DarrenOfficial/dpaste

HTTP Forbidden with urlopen but not with CURL

HerveMignot opened this issue · 4 comments

When using urlopen(), a HTTP 403 is returned while it is working fine with curl or from a web browser.

Example:

from urllib.request import urlopen
response = urlopen('https://dpaste.org/guj5/raw')

raises an HTTPError: HTTP Error 403: Forbidden

curl -s https://dpaste.org/guj5/raw is working fine.

I found this while updating dpaste-magic Jupyter command (new raw output+move to dpaste.org).

Yes this is intentional, its a Cloudflare feature: https://support.cloudflare.com/hc/en-us/articles/200170086 Is the raw mode actually usable for you now that it contains HTML? If so I can whitelist it.

#120 is related.

Actually, I would prefer if you simply send a User-Agent. That solves the check. And it gives me more insight and control about the 'good' bots.

If you run into other issues in future I can whitelist more specifically.

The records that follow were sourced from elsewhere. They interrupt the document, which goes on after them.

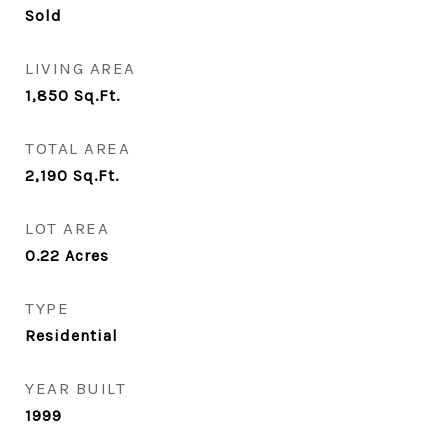
Sold
LIVING AREA
1,850
Sq.Ft.
TOTAL AREA
2,190
Sq.Ft.
LOT AREA
0.22
Acres
TYPE
Residential
YEAR BUILT
1999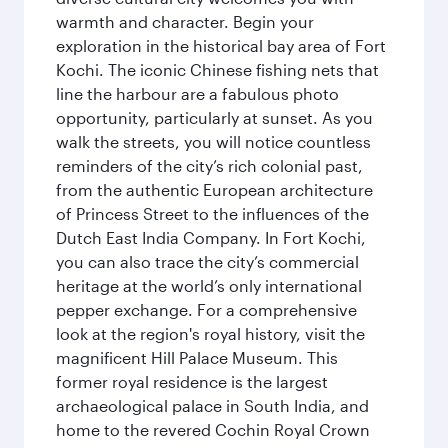
warmth and character. Begin your
exploration in the historical bay area of Fort
Kochi. The iconic Chinese fishing nets that
line the harbour are a fabulous photo
opportunity, particularly at sunset. As you
walk the streets, you will notice countless
reminders of the city’s rich colonial past,
from the authentic European architecture
of Princess Street to the influences of the
Dutch East India Company. In Fort Kochi,
you can also trace the city’s commercial
heritage at the world’s only international
pepper exchange. For a comprehensive
look at the region's royal history, visit the
magnificent Hill Palace Museum. This
former royal residence is the largest
archaeological palace in South India, and
home to the revered Cochin Royal Crown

>>> from urllib.request import Request, urlopen
>>> r = Request("https://dpaste.org/guj5/raw")
>>> r.add_header("User-Agent", "dpaste-magic Jupyter integration")
>>> urlopen(r).read()
b'<!DOCTYPE html>\n<html>\n<head>\n  <title>guj5</title>\n  <meta name="viewport" content="width=device-width, initial-scale=1.0"/>\n  <meta name="robots" content="noindex, nofollow"/>\n</head>\n<body>\n\n<pre>ceci est un\nligne\nde \ncode\n</pre>\n\n</body>\n</html>\n'

I have added a basic HTML Parser on the raw mode to get the content of the <PRE> div.
So yes, the raw mode is usable.
(BTW, I have a spurious new line at the end of the pasted text if there is none in the original text when getting back the paste, but I need to investigate if it is coming from HTMLParser or not, since the PRE div content seems to be fine).

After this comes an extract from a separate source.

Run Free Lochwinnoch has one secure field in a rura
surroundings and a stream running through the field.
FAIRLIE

I'll add a User-Agent, that's the best option IMHO. I need to reengineer a little bit since I was using an IPython function to get the dpaste, so without control over user agents, but I can do it directly within my code.

Thank you for the quick answer.

Yes I guess it's the parser. I just double checked it and the pre tags should be fine.

... r = Request("https://dpaste.org/jtzB/raw")
... r.add_header("User-Agent", "dpaste-magic Jupyter integration")
... urlopen(r).read()
b'<!DOCTYPE html>\n<html>\n<head>\n  <title>jtzB</title>\n  <meta name="viewport" content="width=device-width, initial-scale=1.0"/>\n  <meta name="robots" content="noindex, nofollow"/>\n</head>\n<body>\n\n<pre>test</pre>\n\n</body>\n</html>\n'

Cloudflare also allows me to block (hopefully) reliable requests from TOR networks which are the only source of legally problematic content for me. I'll keep watching it for a bit and hope I can bring back the 'real' raw view.